Chapitre XIII

Épisode 076

Nous nous asseyons à la cuisine. La femme d’Armand est passée nous saluer, avec une toute petite voix, genre souris grise timide, puis elle s’est retirée. On l’entend qui s’agite dans la pièce à côté.

Darbellay avale une bonne gorgée de café, puis il démarre à pleine voix.

– Alors, Armand... Qu’est-ce que vous allez faire de tout votre fric ? Achetez une nouvelle maison ? !

Armand verdit. On ne peut pas dire autrement ; il verdit. Il agite les mains et regarde Darbellay avec plus d’angoisse que de colère.

– Plus bas, par pitié !

Darbellay le considère sans dire un mot, le laisse mariner dans un silence désagréable.

– Je ne lui ai pas parlé de ma bonne fortune... Pas encore... Je voulais lui faire la surprise et...

– Combien avez-vous gagné exactement ?

– Parlez plus bas, s’il vous plaît.

– Une somme qui vous permettrait de vivre dans une demeure un peu plus cossue, non ? Votre femme ne serait plus obligée de faire le ménage.

Armand repose sa tasse un peu fort sur la table.

– Mais qu’est-ce que vous voulez à la fin ?

– Comprendre pourquoi nous avons retrouvé vos empreintes digitales sur le badge personnel de Wilfried Kirschtein !

– Hein ?

Si Armand ne s’était pas exclamé, je m’en serais chargé. Je regarde Darbellay incrédule, puis je comprends qu’il bluffe. C’est une partie de poker qui vient de s’engager et Darbellay mise gagnant.

– Je... Je ne sais pas... Vous êtes sûr que ?

– Traitez nos spécialistes de crétins et lampistes pendant que vous y êtes ! Oui, Armand, vos empreintes. Celles que vous avez laissées lorsque vous vous êtes rendu, de nuit, incognito à la banque.

– Vous racontez n’importe quoi. Je passe mes soirées ici...

– Et votre femme pourra confirmer bien entendu...

– Vous ne pourriez pas laisser me femme en dehors de ça ?

– Si vous me donniez une explication crédible...

Armand soupire, porte la tasse à ses lèvres, remarque qu’elle est vide, soupire encore une fois.

– Wilfried perd son badge environ deux fois par semaine. Je me demande s’il ne le fait pas exprès. Il l’a oublié dans mon bureau.

– Quand ça ?

– Euh, je ne sais pas. Il y a deux semaines peut-être.

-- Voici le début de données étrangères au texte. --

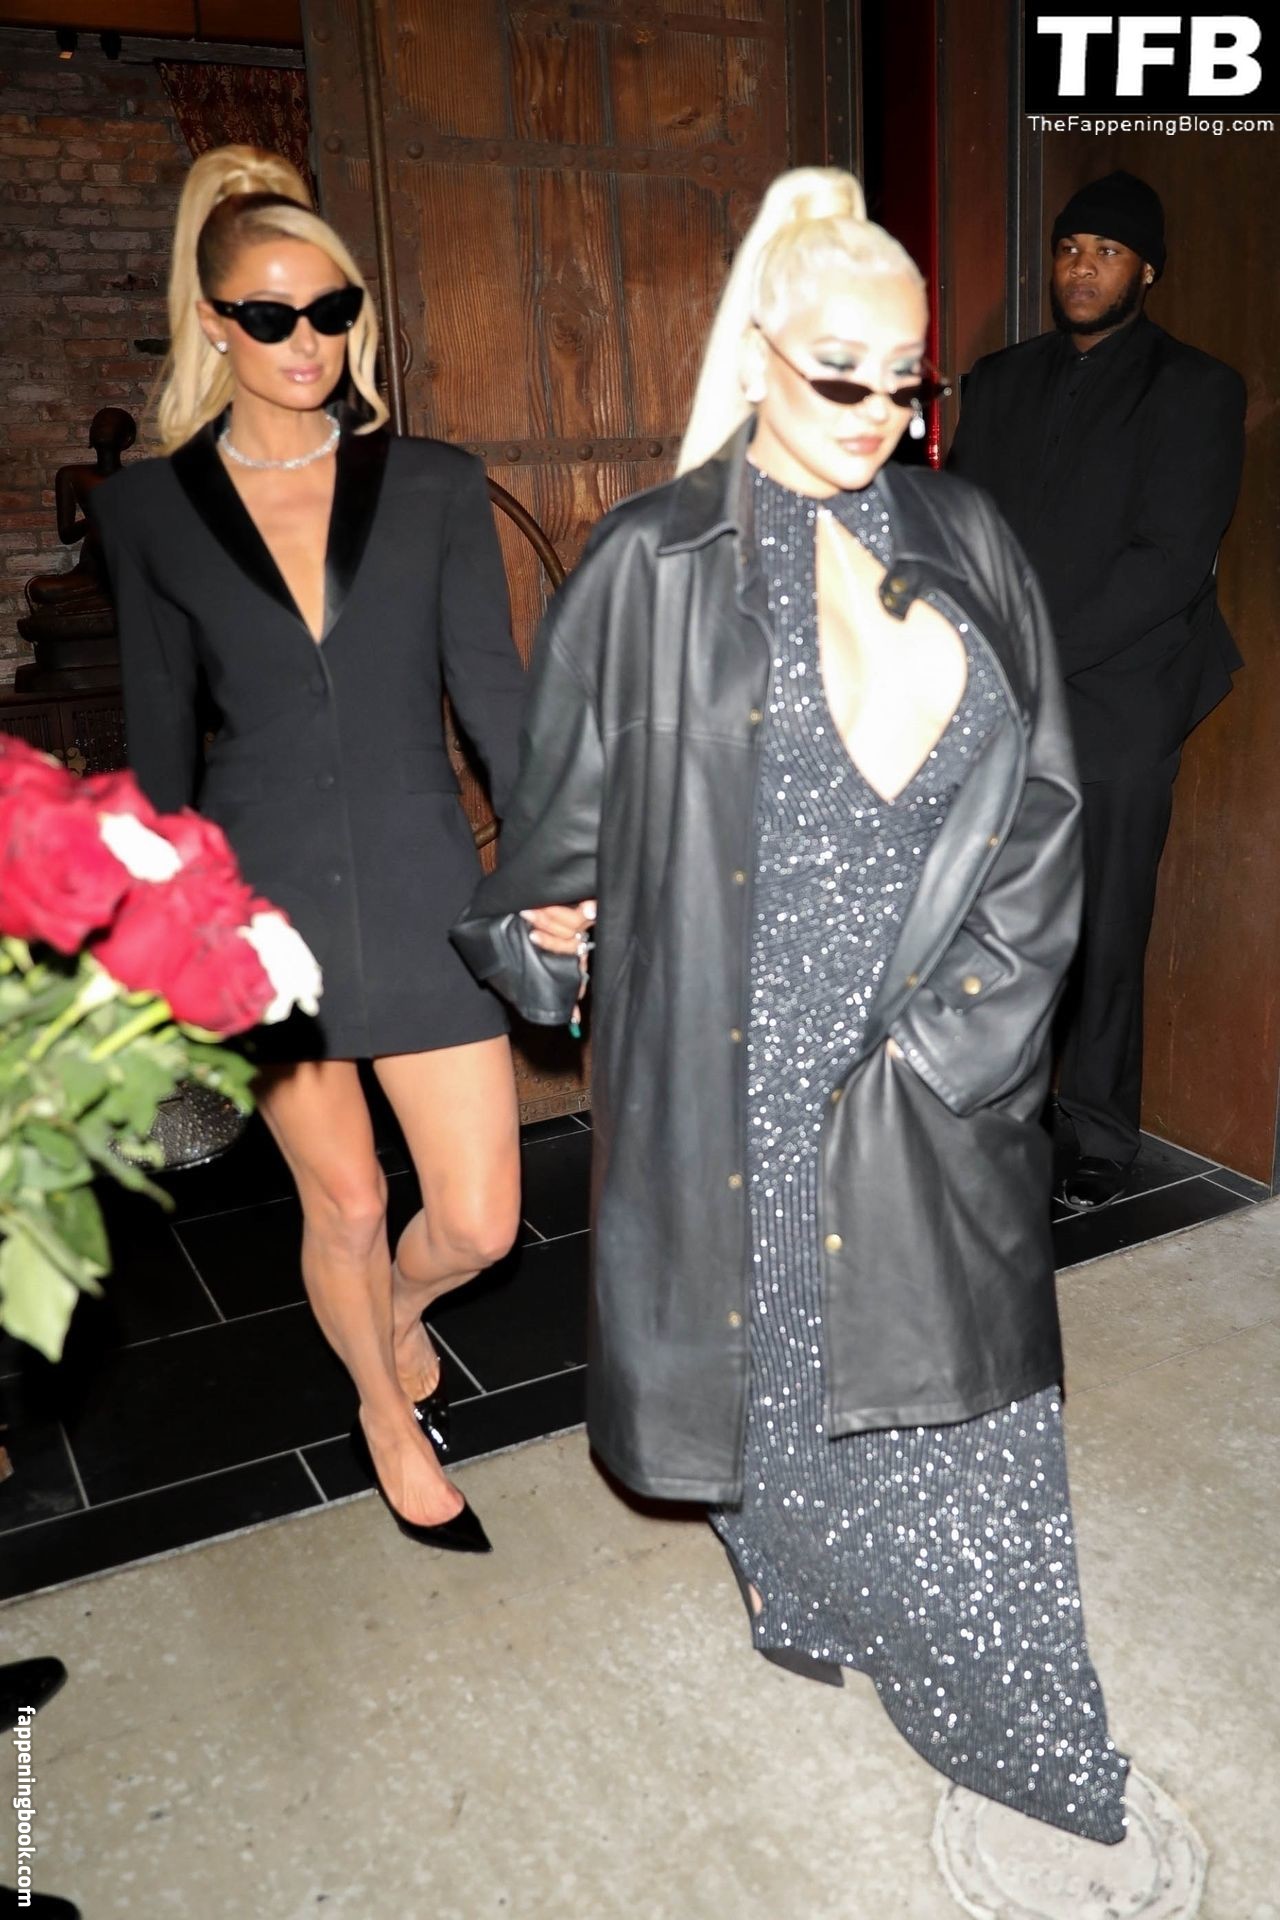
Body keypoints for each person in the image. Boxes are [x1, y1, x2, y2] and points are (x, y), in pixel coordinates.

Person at [454, 168, 1129, 1840]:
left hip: (938, 1055)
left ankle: (1029, 1725)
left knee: (971, 1417)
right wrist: (546, 936)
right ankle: (813, 1594)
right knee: (784, 1385)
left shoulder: (969, 535)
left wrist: (965, 1039)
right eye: (843, 375)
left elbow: (1050, 800)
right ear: (760, 349)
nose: (883, 415)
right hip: (737, 1065)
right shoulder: (649, 565)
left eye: (910, 380)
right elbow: (545, 854)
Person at [91, 146, 536, 1554]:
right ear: (212, 322)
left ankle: (392, 1313)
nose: (307, 342)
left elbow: (495, 701)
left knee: (478, 1219)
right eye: (272, 315)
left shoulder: (434, 485)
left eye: (332, 311)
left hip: (420, 882)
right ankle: (383, 1418)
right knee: (343, 1198)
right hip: (258, 906)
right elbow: (160, 741)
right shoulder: (148, 511)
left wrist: (548, 869)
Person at [948, 171, 1246, 1211]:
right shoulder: (999, 379)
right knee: (998, 915)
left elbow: (1170, 561)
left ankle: (1101, 1134)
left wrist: (1029, 655)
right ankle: (1002, 1111)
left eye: (1107, 253)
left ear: (1145, 270)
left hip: (1123, 692)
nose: (1081, 268)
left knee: (1107, 922)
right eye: (1070, 249)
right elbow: (961, 527)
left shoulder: (1196, 388)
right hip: (999, 690)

– Et vous lui l’avez ramené ?

– Oui.

– En mains propres ?

– Oui.

– Il peut confirmer ?

– Mais je n’en sais rien. Je l’ai peut-être laissé à sa secrétaire et...

– Vous m’avez dit en mains propres !

– Je l’ai ramené à son bureau et... Mais quelle importance ? C’est un détail. Je ne m’en souviens plus.

Darbellay se lève, prends les tasses et les dépose dans le lave-vaisselle.

– Je crois, Monsieur Armand, que vous allez prendre une veste et venir avec nous.